Recommender Systems
Recommender systems analyze user preferences, item characteristics, and interaction data to suggest relevant products, media, services, or information. They help people navigate large collections and help organizations personalize discovery, improve engagement, and surface items that may otherwise go unnoticed. Approaches range from collaborative filtering and matrix factorization to content-based methods and neural models, with different trade-offs in accuracy, interpretability, and data needs.
Open source tools in this area include libraries for training and evaluating models, data processing pipelines, and components for serving recommendations. When choosing a tool, consider its maturity, license, maintenance activity, documentation, computational requirements, and compatibility with your data and deployment environment. These tools can be useful to researchers, developers, and data teams building personalized experiences or studying recommendation methods.

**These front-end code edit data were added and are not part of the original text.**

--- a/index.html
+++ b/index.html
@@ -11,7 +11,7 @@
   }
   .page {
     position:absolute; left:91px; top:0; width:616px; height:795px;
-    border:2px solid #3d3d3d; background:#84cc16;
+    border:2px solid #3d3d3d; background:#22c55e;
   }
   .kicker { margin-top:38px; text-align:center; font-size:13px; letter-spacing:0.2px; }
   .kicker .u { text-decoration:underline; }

2 repositories · updated May 13, 2026

fastFM: A High-Performance Python Library for Factorization Machines
fastFM is a powerful Python library designed for Factorization Machines, offering high-performance implementations of various optimization routines. It integrates seamlessly with the scikit-learn API, making it accessible for machine learning practitioners. The library supports regression, classification, and ranking problems, leveraging C and Cython for speed-critical operations.

RecDebiasing: A Comprehensive Collection of Recommendation Debiasing Methods
RecDebiasing is a valuable GitHub repository that curates a wide array of debiasing methods for recommendation systems. It compiles recent research papers, relevant datasets, and associated codebases, offering a centralized resource for understanding and addressing various biases. This collection is essential for researchers and practitioners focused on building more fair and accurate recommender systems.